Onana lui-même a été clair après le match : il est milieu, c’est là qu’il se sent le mieux, mais il jouera partout où Garcia le demande. C’est la bonne réponse, mais ça ne règle pas la question pour autant.
Ce qui ne s’est pas discuté, en revanche, c’est la solidité collective. Le bloc était compact, le trio défensif engagé, Tielemans et Raskin efficaces en filtres devant. La Belgique a concédé peu, terminé avec une clean sheet. Courtois a dit avoir vu à l’entraînement que ça pouvait marcher. Pour Ngoy, rompu à ce système à Lille, c’était une confirmation plus qu’une découverte.

Le prix offensif
L’autre constat est unanime et sans appel : la Belgique n’a pas produit offensivement. L’animation était pauvre, les combinaisons rares et le danger quasi inexistant par séquences entières. Si ce système est retenu pour le Mondial, il faudra trouver autre chose dans le dernier tiers.

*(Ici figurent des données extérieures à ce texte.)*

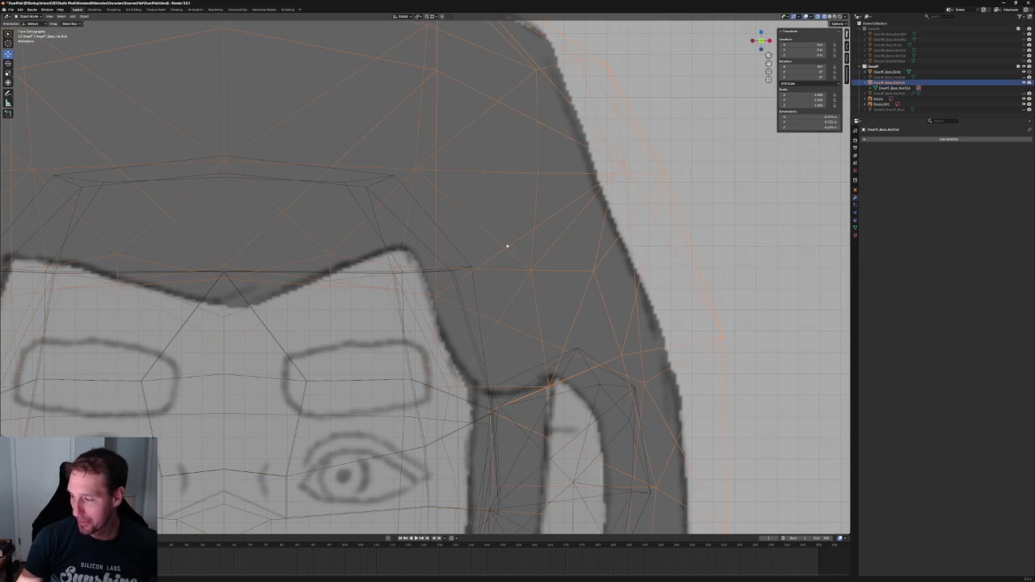
In Edit Mode, nudge the hair-tip vertex vertically twice and then sideways along X
key("Tab")
left_click_drag(382, 300, 395, 289)
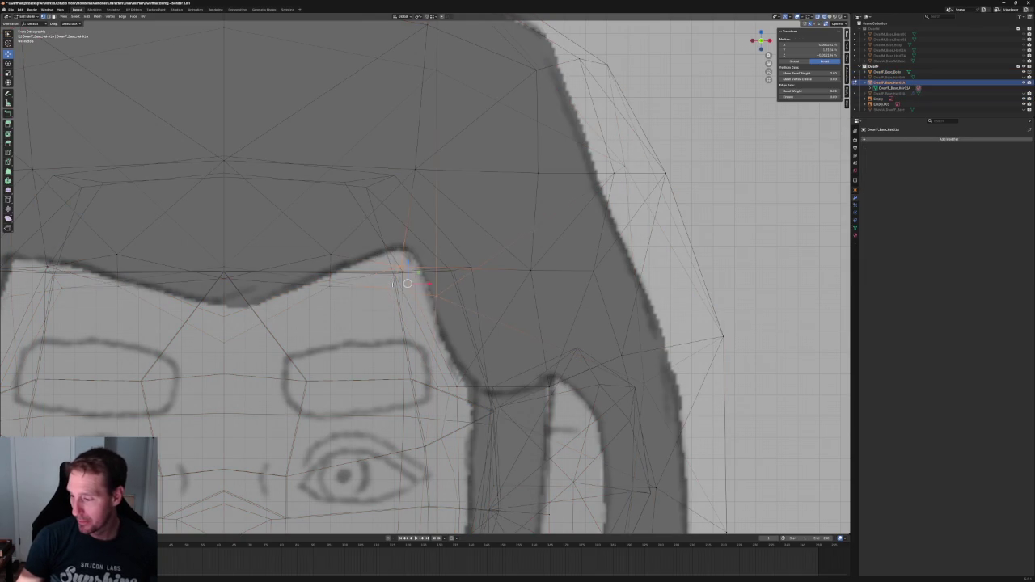
scroll(412, 280, "down", 2)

Dans ce schéma, les Diables seront moins dangereux offensivement qu’en 4-3-3. C’est une question d’équilibre et c’est à Garcia de le régler.
Maxim De Cuyper a lui-même admis ne pas avoir livré son meilleur match sur le plan offensif, malgré un confort personnel dans le rôle de piston gauche. La connexion avec Doku a mis du temps à s’établir : le Diable de City évoluait dans une position plus centrale qu’à son habitude, ce que Courtois ne considère pas comme idéal pour lui. Kevin De Bruyne a été plus lapidaire, comme à son habitude : la Belgique aurait pu mieux jouer avec le ballon. Pas d’enrobage, juste un constat.
De Ketelaere, victime collatérale
Charles De Ketelaere est le joueur qui illustre le mieux le paradoxe de ce système. Dans un rôle de deuxième attaquant sans vrai appui, sans numéro 9 autour duquel graviter, il a évolué dans le vide. Il a proposé des choses, cherché des espaces, mais ses appels sont restés sans réponse. Pire, l’entrée de Lukaku en seconde période a rendu l’écart de personnalité encore plus palpable. Lukaku a polarisé les ballons dès ses premières minutes. CDK n’a pas cette capacité-là. Ou pas encore. C’est une question de statut autant que de schéma.

Ce que Garcia retient
Le sélectionneur n’a toutefois pas prétendu avoir trouvé la formule définitive. La Belgique ne commencera pas forcément contre l’Égypte avec ce système, mais elle sait désormais qu’elle peut le faire. La nuance est importante. Ce 3-5-2 n’est pas un plan A, ni même un plan B : c’est une option que Garcia peut activer en cours de match ou dès le coup d’envoi selon l’adversaire. C’est de la flexibilité, mais pas la révolution.
🗣️ l Thibaut Courtois sur la jeunesse des Diables rouges (HLN)
— Ma Pro League (@MaProLeague) June 3, 2026
"Les jeunes sont très à l'écoute et ont envie d'apprendre. De notre côté, les plus expérimentés essayons d'embarquer tout le monde avec nous. Il y a une très bonne ambiance dans le groupe. C'est un bon début."
📸… pic.twitter.com/AcfWpDspzB
Reste que le match contre la Tunisie ce samedi devra servir de test plus sérieux. Contre la Croatie, le danger offensif adverse a été limité. Mais face à des équipes qui pressent haut et imposent leur rythme, les lacunes en possession pourraient coûter plus cher. C’est là que Garcia devra décider : affiner le 3-5-2 jusqu’à le rendre viable dans les deux sens. Ou alors le garder comme joker. Le Mondial commence le 15 juin. Le temps presse.